### Work instruction
Whenever the string "Code" turns up in a line below, that line should be copied.

Collected data:
━━━━━━━━━━━━━━━━

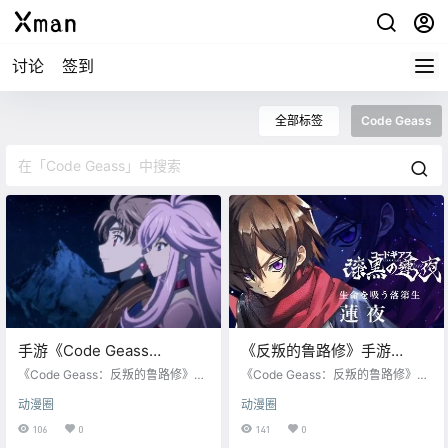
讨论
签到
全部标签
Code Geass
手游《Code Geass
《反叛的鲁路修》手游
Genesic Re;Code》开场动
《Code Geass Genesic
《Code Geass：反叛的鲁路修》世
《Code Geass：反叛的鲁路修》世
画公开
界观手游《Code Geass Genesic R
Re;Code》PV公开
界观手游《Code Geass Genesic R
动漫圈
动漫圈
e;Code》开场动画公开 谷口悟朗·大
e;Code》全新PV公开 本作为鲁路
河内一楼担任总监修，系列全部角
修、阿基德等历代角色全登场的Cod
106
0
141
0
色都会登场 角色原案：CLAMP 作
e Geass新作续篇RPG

━━━━━━━━━━━━━━━━

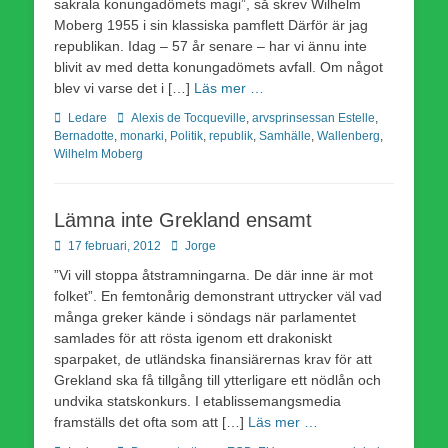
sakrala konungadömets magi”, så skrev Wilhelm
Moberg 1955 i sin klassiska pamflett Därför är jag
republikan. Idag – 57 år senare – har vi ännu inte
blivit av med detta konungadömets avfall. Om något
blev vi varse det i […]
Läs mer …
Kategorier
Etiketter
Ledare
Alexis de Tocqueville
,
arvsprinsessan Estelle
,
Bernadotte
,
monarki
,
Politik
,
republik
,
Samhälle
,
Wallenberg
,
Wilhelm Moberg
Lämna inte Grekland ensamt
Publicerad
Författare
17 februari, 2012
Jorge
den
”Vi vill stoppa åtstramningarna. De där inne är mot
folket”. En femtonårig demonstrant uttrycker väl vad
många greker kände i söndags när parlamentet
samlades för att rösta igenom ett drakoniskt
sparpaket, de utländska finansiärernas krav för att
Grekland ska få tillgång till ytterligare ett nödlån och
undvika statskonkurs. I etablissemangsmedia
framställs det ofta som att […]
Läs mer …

━━━━━━━━━━━━━━━━

### Your solution
Code Geass
手游《Code Geass
Genesic Re;Code》开场动
《Code Geass Genesic
《Code Geass：反叛的鲁路修》世
《Code Geass：反叛的鲁路修》世
界观手游《Code Geass Genesic R
Re;Code》PV公开
界观手游《Code Geass Genesic R
e;Code》开场动画公开 谷口悟朗·大
e;Code》全新PV公开 本作为鲁路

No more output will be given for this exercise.